Des Arméniens ont défilé, des bougies et des fleurs à la main, à Erevan pour commémorer le 106ème anniversaire de génocide perpétrés par l’Empire ottoman pendant la Première Guerre mondiale.
La foule s’est rendue depuis le centre-ville de la capitale jusqu’au mémorial dédié aux victimes du génocide, un terme toujours rejeté avec véhémence par la Turquie.
Des militaires, des dignitaires religieux, des femmes avec des enfants et des responsables du pays, dont le Premier ministre Nikol Pachinian, sont venus se recueillir près de ce mémorial surplombant Erevan, comme c’est la tradition en Arménie tous les 24 avril, jour du début des massacres en 1915.

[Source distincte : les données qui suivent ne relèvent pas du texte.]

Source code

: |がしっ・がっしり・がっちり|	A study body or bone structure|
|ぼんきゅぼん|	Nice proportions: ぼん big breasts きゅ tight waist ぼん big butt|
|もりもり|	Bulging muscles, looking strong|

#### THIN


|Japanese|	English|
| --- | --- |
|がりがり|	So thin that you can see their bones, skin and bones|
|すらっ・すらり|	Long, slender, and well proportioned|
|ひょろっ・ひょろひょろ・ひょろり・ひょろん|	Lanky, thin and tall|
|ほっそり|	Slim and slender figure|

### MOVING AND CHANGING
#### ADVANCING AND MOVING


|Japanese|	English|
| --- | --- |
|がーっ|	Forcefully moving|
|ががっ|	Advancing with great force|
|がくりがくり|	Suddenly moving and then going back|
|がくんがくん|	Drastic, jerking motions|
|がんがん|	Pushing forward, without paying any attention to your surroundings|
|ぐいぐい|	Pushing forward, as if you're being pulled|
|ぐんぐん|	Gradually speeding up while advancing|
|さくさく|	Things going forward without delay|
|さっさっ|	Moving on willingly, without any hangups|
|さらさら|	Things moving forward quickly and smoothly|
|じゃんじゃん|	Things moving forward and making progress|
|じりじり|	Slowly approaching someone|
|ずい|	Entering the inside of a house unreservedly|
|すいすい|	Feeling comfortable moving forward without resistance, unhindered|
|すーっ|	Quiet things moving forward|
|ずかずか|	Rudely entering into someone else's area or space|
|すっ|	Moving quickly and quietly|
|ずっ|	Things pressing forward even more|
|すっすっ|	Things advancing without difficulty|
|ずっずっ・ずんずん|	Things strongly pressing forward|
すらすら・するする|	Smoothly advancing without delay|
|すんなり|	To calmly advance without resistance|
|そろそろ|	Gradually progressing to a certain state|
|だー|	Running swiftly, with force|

Le chef de l’Eglise arménienne, le catholicos Karékine II, a célébré une messe de requiem près du mémorial.
Samedi, le président américain Joe Biden devrait reconnaître ces massacres d’Arméniens comme un génocide, un geste qui risque d’aggraver davantage les tensions entre Washington et Ankara, membre de l’Otan.

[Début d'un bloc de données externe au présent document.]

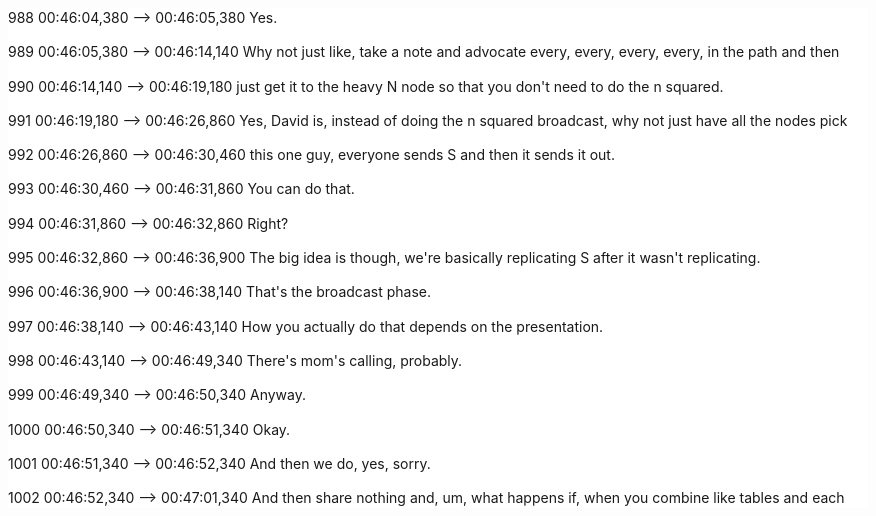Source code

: 988
00:46:04,380 --> 00:46:05,380
Yes.

989
00:46:05,380 --> 00:46:14,140
Why not just like, take a note and advocate every, every, every, every, in the path and then

990
00:46:14,140 --> 00:46:19,180
just get it to the heavy N node so that you don't need to do the n squared.

991
00:46:19,180 --> 00:46:26,860
Yes, David is, instead of doing the n squared broadcast, why not just have all the nodes pick

992
00:46:26,860 --> 00:46:30,460
this one guy, everyone sends S and then it sends it out.

993
00:46:30,460 --> 00:46:31,860
You can do that.

994
00:46:31,860 --> 00:46:32,860
Right?

995
00:46:32,860 --> 00:46:36,900
The big idea is though, we're basically replicating S after it wasn't replicating.

996
00:46:36,900 --> 00:46:38,140
That's the broadcast phase.

997
00:46:38,140 --> 00:46:43,140
How you actually do that depends on the presentation.

998
00:46:43,140 --> 00:46:49,340
There's mom's calling, probably.

999
00:46:49,340 --> 00:46:50,340
Anyway.

1000
00:46:50,340 --> 00:46:51,340
Okay.

1001
00:46:51,340 --> 00:46:52,340
And then we do, yes, sorry.

1002
00:46:52,340 --> 00:47:01,340
And then share nothing and, um, what happens if, when you combine like tables and each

En ce 106ème anniversaire, mes pensées toutes entières vont à l’Arménie meurtrie par l’histoire (…). Nous n’oublierons jamais”, a déclaré pour sa part le président français Emmanuel Macron, dans un message à son homologue arménien Armen Sarkissian, publié vendredi par la présidence arménienne.
- Macron s’est recueilli samedi devant le mémorial du génocide arménien à Paris.

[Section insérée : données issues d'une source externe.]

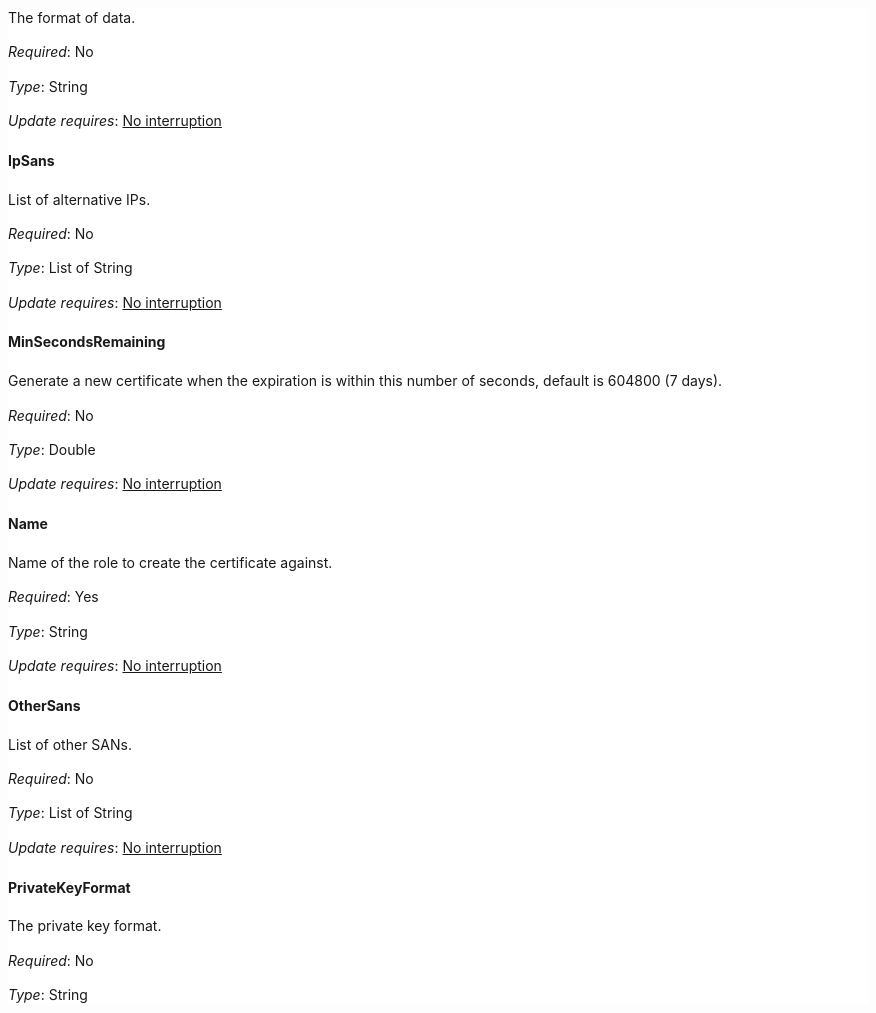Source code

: The format of data.

_Required_: No

_Type_: String

_Update requires_: [No interruption](https://docs.aws.amazon.com/AWSCloudFormation/latest/UserGuide/using-cfn-updating-stacks-update-behaviors.html#update-no-interrupt)

#### IpSans

List of alternative IPs.

_Required_: No

_Type_: List of String

_Update requires_: [No interruption](https://docs.aws.amazon.com/AWSCloudFormation/latest/UserGuide/using-cfn-updating-stacks-update-behaviors.html#update-no-interrupt)

#### MinSecondsRemaining

Generate a new certificate when the expiration is within this number of seconds, default is 604800 (7 days).

_Required_: No

_Type_: Double

_Update requires_: [No interruption](https://docs.aws.amazon.com/AWSCloudFormation/latest/UserGuide/using-cfn-updating-stacks-update-behaviors.html#update-no-interrupt)

#### Name

Name of the role to create the certificate against.

_Required_: Yes

_Type_: String

_Update requires_: [No interruption](https://docs.aws.amazon.com/AWSCloudFormation/latest/UserGuide/using-cfn-updating-stacks-update-behaviors.html#update-no-interrupt)

#### OtherSans

List of other SANs.

_Required_: No

_Type_: List of String

_Update requires_: [No interruption](https://docs.aws.amazon.com/AWSCloudFormation/latest/UserGuide/using-cfn-updating-stacks-update-behaviors.html#update-no-interrupt)

#### PrivateKeyFormat

The private key format.

_Required_: No

_Type_: String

Selon les estimations, entre 1,2 million et 1,5 million d’Arméniens ont été tués par l’Empire ottoman.
Mais Ankara refuse l’utilisation du terme “génocide” et récuse toute velléité d’extermination, évoquant des massacres réciproques sur fond de guerre civile et de famine ayant fait des centaines de milliers de morts dans les deux camps.
La colère des Arméniens contre la Turquie ne fait que monter depuis la défaite de l’Arménie cet automne dans la région séparatiste du Nagorny-Karabakh, face à l’Azerbaïdjan soutenu par la Turquie.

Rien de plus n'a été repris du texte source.